2. Semi-invasive: Involves the percutaneous insertion of multiple Kirschner-wire electrodes into the bone.
3. Non-invasive (Pulsed Electromagnetic Fields - PEMF): Developed by Bassett et al., this method utilizes inductive coupling via external coils. It is highly effective and can be used safely in the presence of active infection.

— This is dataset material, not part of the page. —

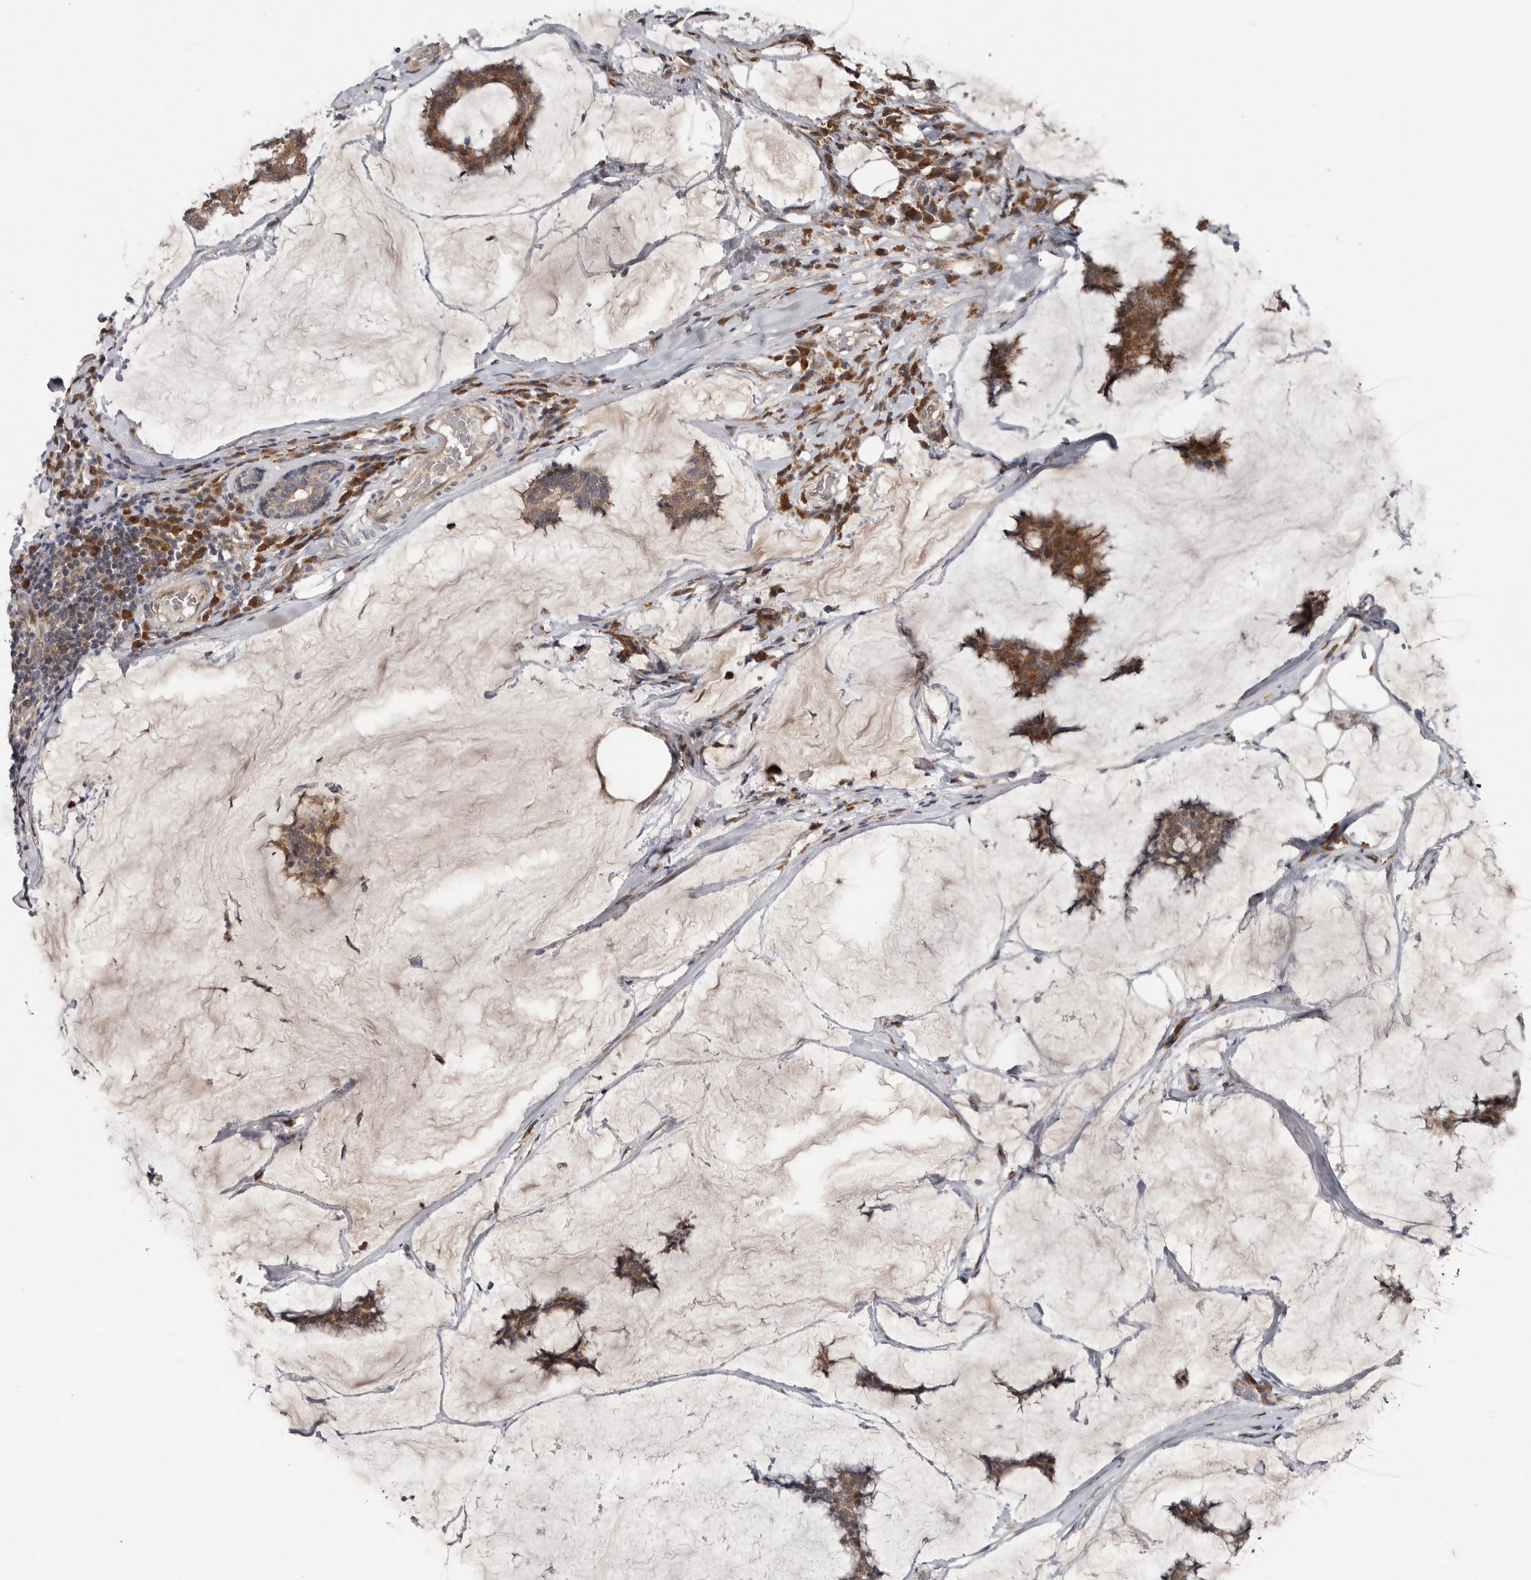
{"staining": {"intensity": "moderate", "quantity": ">75%", "location": "cytoplasmic/membranous"}, "tissue": "breast cancer", "cell_type": "Tumor cells", "image_type": "cancer", "snomed": [{"axis": "morphology", "description": "Duct carcinoma"}, {"axis": "topography", "description": "Breast"}], "caption": "Protein analysis of breast intraductal carcinoma tissue reveals moderate cytoplasmic/membranous positivity in approximately >75% of tumor cells.", "gene": "CHML", "patient": {"sex": "female", "age": 93}}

Devices utilizing inductive coupling vary in configuration, employing either a Helmholtz coil design or a U-shaped coil. U-shaped coils applied for 3 or more hours per day have successfully healed nonunions of both long and short bones, open and closed fractures, long-standing recalcitrant nonunions, infected nonunions, and defects with fracture gaps up to 1 cm.

Various waveforms, including direct current, square-wave generators, and pulsed bursts, have proven beneficial. For instance, square-wave signals are highly effective for tibial delayed unions; however, the prolonged immobilization required can pose rehabilitation challenges. DeHaas et al. recommended that true pseudarthroses (nonunions with a distinct fluid-filled gap and synovial lining) be treated with surgical debridement, bone grafting, and internal fixation prior to the application of electrical stimulation, as stimulation alone cannot bridge a true synovial pseudarthrosis.

Extracorporeal Shock-Wave Therapy (ESWT)

Extracorporeal shock-wave therapy remains a popular non-invasive modality in Europe and is gaining traction in the United States. ESWT utilizes high-energy acoustic waves to induce microtrauma at the nonunion site, theoretically stripping away sclerotic fibrous tissue and stimulating a fresh inflammatory response and neovascularization. While it shows promise, its use is still being optimized as the orthopedic community awaits more conclusive Level I evidence regarding standardized dosing and specific indications.